As she sat during the morning service listening to the sermon, she heard someone weeping and sobbing close by.

She thought it was one of those who sat beside her in the pew, but whether she looked to right or left she saw none but calm and devout worshippers.

Nevertheless, she plainly heard a sound of weeping, and it seemed so near to her that she might have touched the one who wept by putting out her hand.

Elsalill sat listening to the sighing and sobbing, and thought to herself that she had never heard so sorrowful a sound.

"Who is it that is afflicted with such deep grief that she must shed these bitter tears?" thought Elsalill.

She looked behind her, and she leaned forward over the next pew to see. But all were sitting in silence, and no face was wet with tears.

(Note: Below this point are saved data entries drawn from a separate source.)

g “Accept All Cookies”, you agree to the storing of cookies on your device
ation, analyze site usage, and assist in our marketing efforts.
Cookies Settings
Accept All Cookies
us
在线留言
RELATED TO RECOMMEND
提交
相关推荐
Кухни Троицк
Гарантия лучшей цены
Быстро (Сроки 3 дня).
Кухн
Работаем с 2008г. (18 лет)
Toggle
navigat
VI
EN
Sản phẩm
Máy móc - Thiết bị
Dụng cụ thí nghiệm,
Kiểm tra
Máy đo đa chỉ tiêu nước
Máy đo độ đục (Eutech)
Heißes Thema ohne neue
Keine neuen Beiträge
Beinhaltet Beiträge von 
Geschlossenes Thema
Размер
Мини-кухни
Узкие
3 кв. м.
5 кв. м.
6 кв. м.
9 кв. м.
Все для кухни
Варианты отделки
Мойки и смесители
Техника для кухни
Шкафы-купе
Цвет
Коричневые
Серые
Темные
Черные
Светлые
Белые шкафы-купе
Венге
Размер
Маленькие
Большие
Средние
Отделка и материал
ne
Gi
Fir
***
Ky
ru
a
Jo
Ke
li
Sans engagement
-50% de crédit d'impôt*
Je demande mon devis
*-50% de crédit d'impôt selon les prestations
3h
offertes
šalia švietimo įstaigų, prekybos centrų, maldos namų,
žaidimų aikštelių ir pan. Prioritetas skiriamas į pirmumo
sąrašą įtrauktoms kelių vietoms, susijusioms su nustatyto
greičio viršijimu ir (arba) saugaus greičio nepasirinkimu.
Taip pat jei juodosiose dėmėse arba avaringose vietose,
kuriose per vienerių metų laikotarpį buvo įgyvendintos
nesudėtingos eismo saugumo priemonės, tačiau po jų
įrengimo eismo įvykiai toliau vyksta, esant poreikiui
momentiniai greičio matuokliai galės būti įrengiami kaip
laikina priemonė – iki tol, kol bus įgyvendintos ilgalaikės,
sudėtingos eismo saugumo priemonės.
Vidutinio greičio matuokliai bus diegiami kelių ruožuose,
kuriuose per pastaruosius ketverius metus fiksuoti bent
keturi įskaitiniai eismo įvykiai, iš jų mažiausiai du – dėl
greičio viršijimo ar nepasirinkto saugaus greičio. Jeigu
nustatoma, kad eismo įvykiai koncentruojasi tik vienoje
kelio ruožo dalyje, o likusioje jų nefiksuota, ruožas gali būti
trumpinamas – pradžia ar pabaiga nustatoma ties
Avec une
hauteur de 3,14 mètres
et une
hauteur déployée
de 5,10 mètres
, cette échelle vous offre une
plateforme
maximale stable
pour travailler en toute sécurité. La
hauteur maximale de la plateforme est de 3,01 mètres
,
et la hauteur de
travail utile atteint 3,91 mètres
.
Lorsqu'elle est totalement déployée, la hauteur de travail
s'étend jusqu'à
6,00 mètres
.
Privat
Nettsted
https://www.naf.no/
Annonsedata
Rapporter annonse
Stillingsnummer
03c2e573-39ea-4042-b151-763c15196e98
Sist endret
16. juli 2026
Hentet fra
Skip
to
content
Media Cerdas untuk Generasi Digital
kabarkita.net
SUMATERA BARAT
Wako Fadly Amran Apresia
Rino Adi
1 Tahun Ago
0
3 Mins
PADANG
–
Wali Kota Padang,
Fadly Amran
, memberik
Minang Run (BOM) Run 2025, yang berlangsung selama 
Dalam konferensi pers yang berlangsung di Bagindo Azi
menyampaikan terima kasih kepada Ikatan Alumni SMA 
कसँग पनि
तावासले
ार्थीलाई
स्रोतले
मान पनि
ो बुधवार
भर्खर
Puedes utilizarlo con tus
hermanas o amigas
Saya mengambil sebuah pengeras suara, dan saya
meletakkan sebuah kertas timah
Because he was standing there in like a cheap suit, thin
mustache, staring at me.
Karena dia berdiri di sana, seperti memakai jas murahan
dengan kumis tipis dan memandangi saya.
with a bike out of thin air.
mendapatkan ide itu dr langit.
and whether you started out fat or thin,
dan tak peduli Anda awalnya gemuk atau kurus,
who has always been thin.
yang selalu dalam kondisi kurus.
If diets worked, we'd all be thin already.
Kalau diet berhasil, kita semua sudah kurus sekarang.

Then Elsalill thought there was no need to ask or wonder, for indeed she had known from the first who it was that wept beside her. "Dear sister," she whispered, "why do you not show yourself to me, as you did but lately? For you must know that I would gladly do all I may to dry your tears."

She listened for an answer, but none came. All she heard was the sobbing of the dead girl beside her.

Elsalill tried to hearken to what the preacher was saying in the pulpit, but she could follow little of it. And she grew impatient and whispered: "I know one who has more cause to weep than any, and that is myself. Had not my foster sister revealed her murderer to me I might have sat here with a heart full of joy."

As she listened to the weeping she became more and more resentful, so that she thought: "How can my dead foster sister require of me that I shall betray the man I love? Never would she herself have done such a thing, if she had lived."